Give again, unaltered, the lines of the listing below that run from the line having "an electric field" through the line having "finite-element method.".

[MATERIAL TO PROCESS Boundary: Start]

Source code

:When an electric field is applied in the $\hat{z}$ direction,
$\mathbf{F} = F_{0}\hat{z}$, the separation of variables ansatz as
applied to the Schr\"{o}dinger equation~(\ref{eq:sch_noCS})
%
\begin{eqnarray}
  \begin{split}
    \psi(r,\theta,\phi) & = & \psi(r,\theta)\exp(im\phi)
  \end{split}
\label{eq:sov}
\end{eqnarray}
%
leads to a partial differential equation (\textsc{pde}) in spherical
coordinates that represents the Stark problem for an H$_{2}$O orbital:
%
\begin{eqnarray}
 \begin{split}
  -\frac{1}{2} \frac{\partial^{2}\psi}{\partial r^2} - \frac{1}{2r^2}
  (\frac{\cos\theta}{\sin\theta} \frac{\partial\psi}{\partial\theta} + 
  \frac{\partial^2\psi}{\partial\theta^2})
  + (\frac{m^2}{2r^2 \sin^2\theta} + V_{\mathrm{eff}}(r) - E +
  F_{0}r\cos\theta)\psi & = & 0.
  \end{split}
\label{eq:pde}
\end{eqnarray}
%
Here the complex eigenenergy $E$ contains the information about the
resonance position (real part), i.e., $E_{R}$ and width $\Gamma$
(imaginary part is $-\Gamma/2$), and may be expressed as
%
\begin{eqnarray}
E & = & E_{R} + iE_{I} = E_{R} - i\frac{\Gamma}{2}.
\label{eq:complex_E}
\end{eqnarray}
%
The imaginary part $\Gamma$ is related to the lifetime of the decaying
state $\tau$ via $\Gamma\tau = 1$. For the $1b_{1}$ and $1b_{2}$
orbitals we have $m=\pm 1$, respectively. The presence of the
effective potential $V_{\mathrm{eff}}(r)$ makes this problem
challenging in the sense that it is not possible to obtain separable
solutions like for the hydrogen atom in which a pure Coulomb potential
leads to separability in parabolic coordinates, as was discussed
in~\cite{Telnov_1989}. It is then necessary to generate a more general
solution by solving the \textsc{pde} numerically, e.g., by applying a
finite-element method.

[MATERIAL TO PROCESS Boundary: End]
[MATERIAL TO PROCESS Boundary: Start]

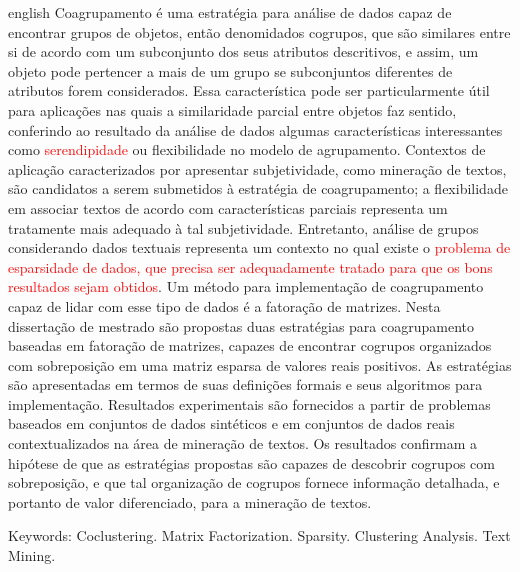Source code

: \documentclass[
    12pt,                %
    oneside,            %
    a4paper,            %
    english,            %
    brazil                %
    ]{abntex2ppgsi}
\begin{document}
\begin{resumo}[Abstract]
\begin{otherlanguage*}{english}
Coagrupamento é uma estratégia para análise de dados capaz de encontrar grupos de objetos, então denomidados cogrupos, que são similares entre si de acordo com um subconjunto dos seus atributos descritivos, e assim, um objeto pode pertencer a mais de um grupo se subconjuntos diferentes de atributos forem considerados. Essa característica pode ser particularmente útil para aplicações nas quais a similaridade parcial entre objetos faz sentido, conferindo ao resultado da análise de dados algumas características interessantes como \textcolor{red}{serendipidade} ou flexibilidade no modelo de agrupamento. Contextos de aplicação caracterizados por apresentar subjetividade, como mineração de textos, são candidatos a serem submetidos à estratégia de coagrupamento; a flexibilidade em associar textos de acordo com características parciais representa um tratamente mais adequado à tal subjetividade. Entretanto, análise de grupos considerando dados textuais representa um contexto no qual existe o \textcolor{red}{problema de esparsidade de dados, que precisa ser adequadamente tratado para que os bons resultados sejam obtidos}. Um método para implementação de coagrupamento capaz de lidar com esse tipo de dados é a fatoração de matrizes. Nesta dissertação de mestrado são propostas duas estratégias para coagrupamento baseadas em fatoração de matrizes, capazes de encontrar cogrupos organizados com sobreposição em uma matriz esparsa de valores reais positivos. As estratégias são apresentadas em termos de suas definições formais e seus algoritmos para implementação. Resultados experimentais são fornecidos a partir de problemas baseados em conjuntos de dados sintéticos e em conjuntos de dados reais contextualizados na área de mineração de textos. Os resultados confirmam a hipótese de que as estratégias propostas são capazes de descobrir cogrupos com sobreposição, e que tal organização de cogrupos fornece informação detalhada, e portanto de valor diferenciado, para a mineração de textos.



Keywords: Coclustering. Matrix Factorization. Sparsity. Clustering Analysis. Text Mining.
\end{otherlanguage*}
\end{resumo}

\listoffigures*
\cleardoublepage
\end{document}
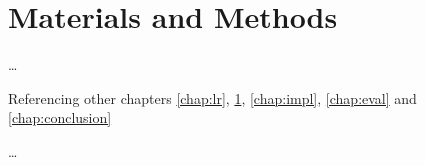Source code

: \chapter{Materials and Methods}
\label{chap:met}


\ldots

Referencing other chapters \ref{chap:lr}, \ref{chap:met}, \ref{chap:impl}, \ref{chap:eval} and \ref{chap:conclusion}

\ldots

[MATERIAL TO PROCESS Boundary: End]

ANSWER SPACE ▸
:When an electric field is applied in the $\hat{z}$ direction,
$\mathbf{F} = F_{0}\hat{z}$, the separation of variables ansatz as
applied to the Schr\"{o}dinger equation~(\ref{eq:sch_noCS})
%
\begin{eqnarray}
  \begin{split}
    \psi(r,\theta,\phi) & = & \psi(r,\theta)\exp(im\phi)
  \end{split}
\label{eq:sov}
\end{eqnarray}
%
leads to a partial differential equation (\textsc{pde}) in spherical
coordinates that represents the Stark problem for an H$_{2}$O orbital:
%
\begin{eqnarray}
 \begin{split}
  -\frac{1}{2} \frac{\partial^{2}\psi}{\partial r^2} - \frac{1}{2r^2}
  (\frac{\cos\theta}{\sin\theta} \frac{\partial\psi}{\partial\theta} + 
  \frac{\partial^2\psi}{\partial\theta^2})
  + (\frac{m^2}{2r^2 \sin^2\theta} + V_{\mathrm{eff}}(r) - E +
  F_{0}r\cos\theta)\psi & = & 0.
  \end{split}
\label{eq:pde}
\end{eqnarray}
%
Here the complex eigenenergy $E$ contains the information about the
resonance position (real part), i.e., $E_{R}$ and width $\Gamma$
(imaginary part is $-\Gamma/2$), and may be expressed as
%
\begin{eqnarray}
E & = & E_{R} + iE_{I} = E_{R} - i\frac{\Gamma}{2}.
\label{eq:complex_E}
\end{eqnarray}
%
The imaginary part $\Gamma$ is related to the lifetime of the decaying
state $\tau$ via $\Gamma\tau = 1$. For the $1b_{1}$ and $1b_{2}$
orbitals we have $m=\pm 1$, respectively. The presence of the
effective potential $V_{\mathrm{eff}}(r)$ makes this problem
challenging in the sense that it is not possible to obtain separable
solutions like for the hydrogen atom in which a pure Coulomb potential
leads to separability in parabolic coordinates, as was discussed
in~\cite{Telnov_1989}. It is then necessary to generate a more general
solution by solving the \textsc{pde} numerically, e.g., by applying a
finite-element method.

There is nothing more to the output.